Historical population
| Census | Pop. | Note | %± |
| 1930 | 293 |  | — |
| 1940 | 509 |  | 73.7% |
| 1950 | 492 |  | −3.3% |
| 1960 | 476 |  | −3.3% |
| 1970 | 619 |  | 30.0% |
| 1980 | 900 |  | 45.4% |
| 1990 | 826 |  | −8.2% |
| 2000 | 678 |  | −17.9% |
| 2010 | 571 |  | −15.8% |
| 2020 | 588 |  | 3.0% |
| 2022 (est.) | 579 |  | −1.5% |
U.S. Decennial Census 2020 Census

===2010 census===
As of the census of 2010, there were 571 people, 252 households, and 169 families living in the city. The population density was 1241.3 PD/sqmi. There were 310 housing units at an average density of 673.9 /sqmi. The racial makeup of the city was 96.0% White, 0.5% African American, 3.2% Native American, and 0.4% from two or more races. Hispanic or Latino of any race were 1.9% of the population.

There were 252 households, of which 20.6% had children under the age of 18 living with them, 57.5% were married couples living together, 7.5% had a female householder with no husband present, 2.0% had a male householder with no wife present, and 32.9% were non-families. 27.8% of all households were made up of individuals, and 13.1% had someone living alone who was 65 years of age or older. The average household size was 2.26 and the average family size was 2.71.

Data —
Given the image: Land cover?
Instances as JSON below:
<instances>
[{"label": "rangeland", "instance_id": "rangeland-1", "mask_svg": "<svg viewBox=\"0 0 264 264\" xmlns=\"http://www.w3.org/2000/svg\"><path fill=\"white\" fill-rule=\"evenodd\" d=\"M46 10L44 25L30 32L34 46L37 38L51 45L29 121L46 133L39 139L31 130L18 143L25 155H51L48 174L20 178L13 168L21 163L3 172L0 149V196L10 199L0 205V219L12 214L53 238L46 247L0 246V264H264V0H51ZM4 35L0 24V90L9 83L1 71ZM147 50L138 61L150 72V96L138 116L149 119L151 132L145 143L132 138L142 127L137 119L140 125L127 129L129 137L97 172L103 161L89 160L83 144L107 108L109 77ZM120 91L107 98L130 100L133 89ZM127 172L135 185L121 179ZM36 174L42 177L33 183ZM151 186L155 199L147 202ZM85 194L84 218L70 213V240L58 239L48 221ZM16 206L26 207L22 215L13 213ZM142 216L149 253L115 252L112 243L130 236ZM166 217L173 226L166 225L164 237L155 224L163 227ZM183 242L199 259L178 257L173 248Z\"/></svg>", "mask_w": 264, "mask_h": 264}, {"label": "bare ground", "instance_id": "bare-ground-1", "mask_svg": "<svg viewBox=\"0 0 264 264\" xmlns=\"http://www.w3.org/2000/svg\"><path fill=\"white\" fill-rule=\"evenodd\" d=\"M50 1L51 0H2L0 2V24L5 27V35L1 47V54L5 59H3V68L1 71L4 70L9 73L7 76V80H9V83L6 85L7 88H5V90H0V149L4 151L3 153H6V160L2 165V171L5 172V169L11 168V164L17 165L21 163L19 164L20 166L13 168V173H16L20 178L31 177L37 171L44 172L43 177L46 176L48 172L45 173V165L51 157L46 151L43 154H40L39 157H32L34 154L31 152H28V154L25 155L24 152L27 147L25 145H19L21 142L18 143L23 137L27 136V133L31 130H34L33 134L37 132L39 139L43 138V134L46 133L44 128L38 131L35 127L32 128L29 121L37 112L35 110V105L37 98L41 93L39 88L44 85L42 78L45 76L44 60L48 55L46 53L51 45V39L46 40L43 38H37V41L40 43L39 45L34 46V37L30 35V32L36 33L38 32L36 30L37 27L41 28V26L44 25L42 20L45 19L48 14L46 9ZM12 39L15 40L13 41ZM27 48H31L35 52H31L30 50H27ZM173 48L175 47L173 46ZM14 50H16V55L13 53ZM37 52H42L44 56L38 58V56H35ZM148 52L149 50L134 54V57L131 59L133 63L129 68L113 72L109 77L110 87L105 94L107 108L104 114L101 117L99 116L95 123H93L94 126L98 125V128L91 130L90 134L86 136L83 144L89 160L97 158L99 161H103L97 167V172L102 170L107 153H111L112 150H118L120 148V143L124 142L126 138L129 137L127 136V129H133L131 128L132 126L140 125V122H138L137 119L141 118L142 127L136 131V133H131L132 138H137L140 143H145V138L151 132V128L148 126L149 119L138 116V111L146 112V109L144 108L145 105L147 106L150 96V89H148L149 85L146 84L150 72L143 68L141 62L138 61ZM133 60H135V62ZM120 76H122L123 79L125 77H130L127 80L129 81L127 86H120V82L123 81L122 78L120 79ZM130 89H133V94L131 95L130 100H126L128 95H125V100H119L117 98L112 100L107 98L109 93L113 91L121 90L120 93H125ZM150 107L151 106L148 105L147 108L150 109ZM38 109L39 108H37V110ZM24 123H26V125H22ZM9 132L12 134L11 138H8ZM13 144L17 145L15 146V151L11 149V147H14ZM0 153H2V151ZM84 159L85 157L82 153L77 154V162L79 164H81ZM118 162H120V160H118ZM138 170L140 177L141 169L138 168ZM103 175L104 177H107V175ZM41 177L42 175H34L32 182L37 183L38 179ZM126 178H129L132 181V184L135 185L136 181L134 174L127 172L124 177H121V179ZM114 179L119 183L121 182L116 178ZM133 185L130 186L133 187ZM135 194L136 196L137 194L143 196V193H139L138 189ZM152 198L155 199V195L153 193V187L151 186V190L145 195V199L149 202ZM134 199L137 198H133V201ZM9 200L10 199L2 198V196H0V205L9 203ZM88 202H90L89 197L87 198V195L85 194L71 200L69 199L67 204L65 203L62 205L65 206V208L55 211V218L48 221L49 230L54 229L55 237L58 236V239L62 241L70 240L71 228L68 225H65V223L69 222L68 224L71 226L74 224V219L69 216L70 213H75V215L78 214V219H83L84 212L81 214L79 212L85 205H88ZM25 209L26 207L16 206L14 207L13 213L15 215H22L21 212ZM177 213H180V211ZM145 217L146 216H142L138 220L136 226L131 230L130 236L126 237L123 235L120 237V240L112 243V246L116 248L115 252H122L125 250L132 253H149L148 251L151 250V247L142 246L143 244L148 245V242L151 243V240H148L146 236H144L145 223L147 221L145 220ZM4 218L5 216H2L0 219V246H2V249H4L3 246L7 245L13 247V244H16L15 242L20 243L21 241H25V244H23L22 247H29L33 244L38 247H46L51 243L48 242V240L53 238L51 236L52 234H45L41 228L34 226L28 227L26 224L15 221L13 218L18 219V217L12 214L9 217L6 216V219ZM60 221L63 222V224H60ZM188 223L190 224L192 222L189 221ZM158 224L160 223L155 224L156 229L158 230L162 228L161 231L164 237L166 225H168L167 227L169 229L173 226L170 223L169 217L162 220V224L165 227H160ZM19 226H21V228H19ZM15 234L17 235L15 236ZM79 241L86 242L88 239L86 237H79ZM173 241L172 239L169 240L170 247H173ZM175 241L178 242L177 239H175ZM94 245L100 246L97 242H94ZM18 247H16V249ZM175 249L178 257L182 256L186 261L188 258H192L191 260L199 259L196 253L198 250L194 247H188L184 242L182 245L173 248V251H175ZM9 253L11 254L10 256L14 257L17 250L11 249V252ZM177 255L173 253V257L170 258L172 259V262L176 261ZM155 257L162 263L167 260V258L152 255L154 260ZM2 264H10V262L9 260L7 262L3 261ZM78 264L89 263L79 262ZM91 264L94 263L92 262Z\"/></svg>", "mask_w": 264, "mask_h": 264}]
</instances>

Tasks to complete —
**a.** Summarize the census extract in two sentences.
**b.** Reproduce the passage of the census extract between "There were 252" and "size was 2.71.", inclusive.
The listing is separate material, unrelated to the census extract.

List of answers —
**a.** The city's population rose from 293 in 1930 to 900 in 1980, then declined to 571 by 2010 before reaching 588 in 2020. The 2010 census counted 252 households, 57.5% of which were married couples living together, with an average household size of 2.26 and an average family size of 2.71.

**b.**
There were 252 households, of which 20.6% had children under the age of 18 living with them, 57.5% were married couples living together, 7.5% had a female householder with no husband present, 2.0% had a male householder with no wife present, and 32.9% were non-families. 27.8% of all households were made up of individuals, and 13.1% had someone living alone who was 65 years of age or older. The average household size was 2.26 and the average family size was 2.71.